The great land robbery
By Avirama Golan"It's hard to build, it's hard to buy, it's hard to plan and it's even hard to renovate," Prime Minister Benjamin Netanyahu said at the annual Caesarea conference last Thursday, elaborating on the difficulties of even enclosing an apartment balcony. With embarrassing superficiality, he quoted from a document drafted by the Finance Ministry for the Israel Lands Administration, entitled "The land reform - questions and answers." The document brims with rosy promises, and its purpose is clear: to obscure the unprecedented step the government is planning with regard to our rarest and most important national resource - land.
Under the guise of implementing the Gadish Committee's recommendations on the need to streamline the ILA, the government is preparing to divest itself of its own - and, even worse, the public's - sovereignty over the planning and use of land. This includes everything from the scenic landscape to the water economy to the distribution of green or agricultural lands versus crowded urban areas, center versus periphery, cities versus villages. And all this is being done hastily, via a problematic use of the Economic Arrangements Law - in defiance of a sharply worded opinion by the Knesset's legal adviser, which stated that the Arrangements Law is not the appropriate vehicle for carrying out a reform of this magnitude.

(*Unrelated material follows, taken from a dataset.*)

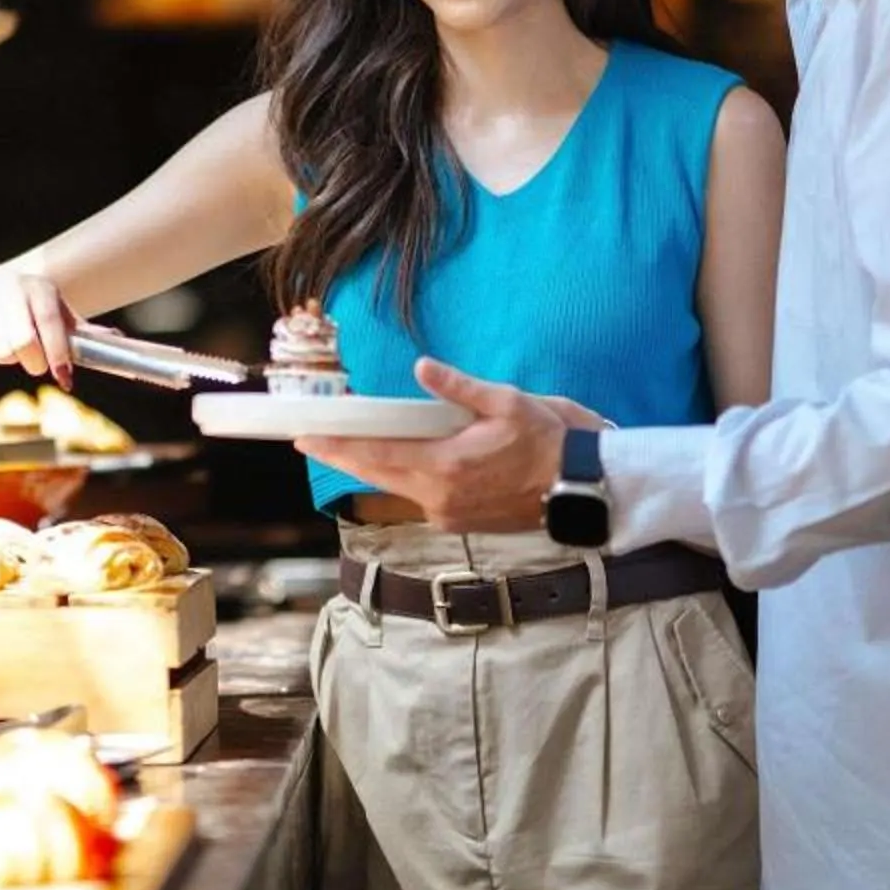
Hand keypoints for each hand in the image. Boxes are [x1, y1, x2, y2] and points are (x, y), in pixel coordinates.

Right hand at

The treasury document promises that privatizing the land - in other words, transferring control of all the most expensive land in the center of the country from the ILA, meaning the state, to whomever wants to buy it - is a marvelous growth engine that will reduce home prices and, once and for all, eliminate the cumbersome planning bureaucracy.
This is a confused and misleading grab bag of claims. Housing prices in Israel are indeed high, but young couples could be aided via the construction of subsidized rental apartments, exemptions from real estate taxes and other measures. Selling expensive land in the center of the country to private entrepreneurs is actually liable to raise the price of apartments - something that has happened before. Entrepreneurs who own land generally prefer to use various means, some more legitimate than others, to enhance its value and then resell it, or to build only in their spare time. The collapse of Heftsiba ought to serve as a warning on this issue.
"Every leaseholder will be able to buy his apartment," the treasury promises. But an amendment passed in response to the Gadish recommendations has been enabling this since 2006. What the reform does is alter the relevant clause from "the sale of a dwelling in a high-density construction project" (meaning a leaseholder can buy his own apartment) to "the sale of real estate assets" (meaning anyone can buy any such asset). It even extends the possibilities to purchasing land for which no zoning plan exists! In other words, everyone will be able to buy as much state land as they please, obtain speedy authorization to use unzoned land and build whatever they please. Okay, not everyone. Just every one of the five wealthy tycoons who in any case buy up everything in this country.
Yet this will not apply to the Negev and the Galilee. The land there will be handed over to the Jewish National Fund, whose representatives on the ILA have already approved the reform. In these regions, where those in need of housing are mainly Arabs, the JNF will clasp the land close to the Jewish breast. But in the center, private real estate entrepreneurs will have a party at the expense of infrastructure and public needs. Anyone who does not believe this should visit the scandalous expansion that David Appel has built in Ginaton, while bypassing all those planning processes and zoning plans that the reform seeks to eliminate.
The cumbersome processes that Netanyahu complained of are even more burdensome in the countries we usually envy. It is hard to find another country where the enclosure of balconies, the glorification of ugliness and the lack of consideration for others are as rampant as they are in Israel. In New York or Amsterdam you cannot even replace a windowpane without a permit from the municipality.
Overall planning in Israel is the responsibility of one of the country's most professional agencies, the Interior Ministry's Planning Administration. The local planning committees, which are responsible for filling in the details, indeed suffer from various weaknesses, of which the most important is the dangerous involvement of politicians hungry for real estate development. But the reform will only make this problem worse because in the "Lands Authority" that will be established in place of the ILA, the sole decision-makers will be representatives of the government and the JNF (with the minister in charge of the agency even having veto rights). The agencies responsible for planning, citizens' rights, upholding the law and preserving the environment will all be left outside.
The reform will produce neither an engine nor growth, neither homes for all nor greater efficiency. Instead, it will produce anarchy in land planning, reserves and regulation, for the benefit of tycoons close to the government - and who, from now on, will also own an abundance of private property and land.
A bank whose managers have sinned can be nationalized by the government. But how can the government return lands to the public once a holiday village, a country club and a pool have already been built on them?